In Memoriam : Makongonio, 40 ans après le crash qui a marqué l’histoire du Gabon

Ce samedi 28 Juin 2025, il y a quarante ans, un drame aérien plongeait le Gabon dans le deuil. Le 28 juin 1985, en effet, à Makongonio, un hélicoptère de l’armée de l’air gabonaise s’écrasait en pleine forêt, emportant la vie de dix Gabonais, journalistes et militaires, en mission présidentielle. Ce jour-là, le pays perdait une partie de sa mémoire médiatique et militaire, mais voyait aussi naître des histoires de bravoure, de solidarité et de survie exceptionnelles. Afin que cette date ne passe inaperçue, ce flashback en guise d’hommage nous a semblé utile pour la postérité.

Un drame national

L’hélicoptère de type Bell transportait onze membres de la presse nationale – issus notamment de l’Union et de la RTG2 – ainsi que trois militaires et une gendarmette. À bord, des noms bien connus des milieux journalistiques gabonais : Jean-Philippe Oyono, André Ofounda, Charles Ossouna Ngorogo, Eugène Bididi, Marcel Ango, Paul Ollo’o Mombey, Mohamed Moungalat… À leurs côtés, les militaires Faustin Biyogho, Eugène Dickombo et Antoine Ongnalanga.

Lorsque l’appareil heurte un arbre masqué par un nuage, l’impact est terrible. Plusieurs journalistes et militaires meurent sur le coup. D’autres agonisent, coincés dans la carlingue déchiquetée. Jean-Philippe Oyono, figure de proue du journalisme gabonais des années 1980, succombe à ses blessures peu après le crash. Eugène Bididi et Eugène Dickombo, eux aussi gravement atteints, ne survivront pas. L’hécatombe est totale.

Les survivants de l’impossible

Au milieu de ce chaos, quelques vies résistent. Jean-Rémy Mackaya, Pierre Ndouong, Dieudonné Mbélé, Valentin Safou et Huguette Goudjo, grièvement blessée, parviennent à s’extraire ou sont aidés à sortir de l’épave. L’angoisse est immense : l’espoir de secours semble lointain dans cette forêt dense et sauvage.

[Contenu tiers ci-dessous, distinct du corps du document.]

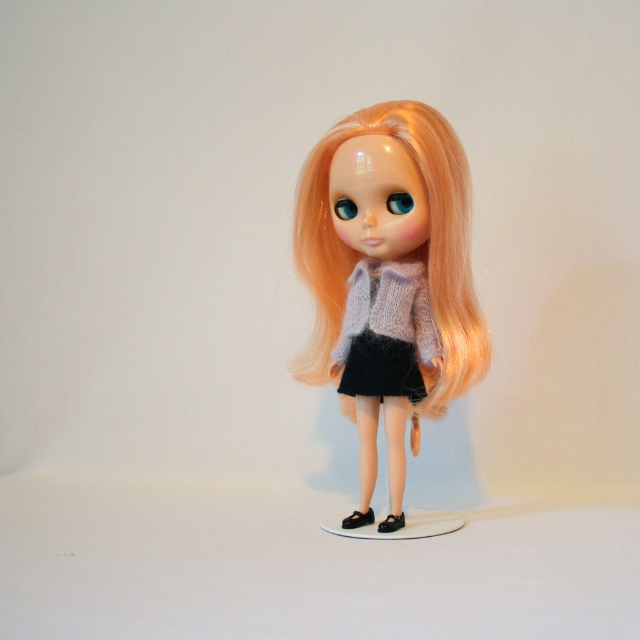
Is matte purple sweater at center positioned before black knitted dress at center?

Yes, it is.

You are a GUI agent. You are given a task and a screenshot of the screen. Output one action in this format:
    pyautogui.click(x=<x>, y=<y>)
    Task: Click on the matte purple sweater at center
    
    Given the screenshot: What is the action you would take?
    pyautogui.click(x=388, y=276)

Where is `matte purple sweater at center`? This screenshot has width=640, height=640. matte purple sweater at center is located at coordinates (388, 276).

C’est alors que s’organise une incroyable lutte pour la survie. Pierre Ndouong, originaire d’Okondja et fin connaisseur de la forêt, prend rapidement les choses en main. Il soigne les blessés avec des feuilles, alerte sur les dangers de l’épuisement et convainc les autres de se nourrir de plantes et même de boue. Son instinct de survie et sa connaissance du milieu feront de lui le sauveur du groupe.

Avec Mackaya et Safou, il part chercher des secours, bravant les pièges de la forêt. Huguette Goudjo et Dieudonné Mbélé restent derrière, veillant sur les corps des victimes.

Un courage exemplaire

Parmi les gestes inoubliables de ce drame, celui de Jean-Rémy Mackaya reste gravé dans les mémoires : il retrouve la tête du commandant décapité et la replace dignement près de son corps. Un acte de respect dans une scène d’horreur, symbole de l’humanité restée debout dans l’enfer.

Les survivants déplacent les blessés sur un kilomètre pour éviter les charognards. Puis, enfin, le salut arrive : au détour de la rivière Itava, Ndouong et Safou tombent sur un campement. Des chasseurs les accueillent, bouleversés. Grâce à eux, les rescapés seront transportés jusqu’au village où les femmes prennent soin d’eux, jusqu’à l’arrivée d’un hélicoptère de secours. L’évacuation vers Mouila puis Libreville peut enfin commencer.

Makongonio, une blessure toujours ouverte

Le crash de Makongonio reste à ce jour l’un des accidents aériens les plus meurtriers de l’histoire du Gabon. La perte de ces journalistes et militaires représentait plus qu’une tragédie : un coup porté à la mémoire collective et à la voix nationale en construction.

Aujourd’hui encore, les familles des victimes gardent vivant le souvenir de leurs proches, tandis que les rescapés incarnent un pan de courage et de ténacité humaine rarement égalé. Le mystère des causes exactes du crash demeure – faute de transparence, d’enquête approfondie ou de reconnaissance officielle – mais les récits des survivants restent les gardiens de la vérité.

Makongonio n’est pas qu’un nom sur une carte. C’est un lieu de mémoire, un cri étouffé dans la forêt, un chapitre douloureux de l’histoire gabonaise qu’il faut continuer de raconter pour ne jamais oublier. L’opportunité de bâtir un mémorial en hommage à ces héros de l’histoire contemporaine de notre pays ne serait qu’une juste reconnaissance mémorielle pour apaiser la peine du souvenir des familles éprouvées.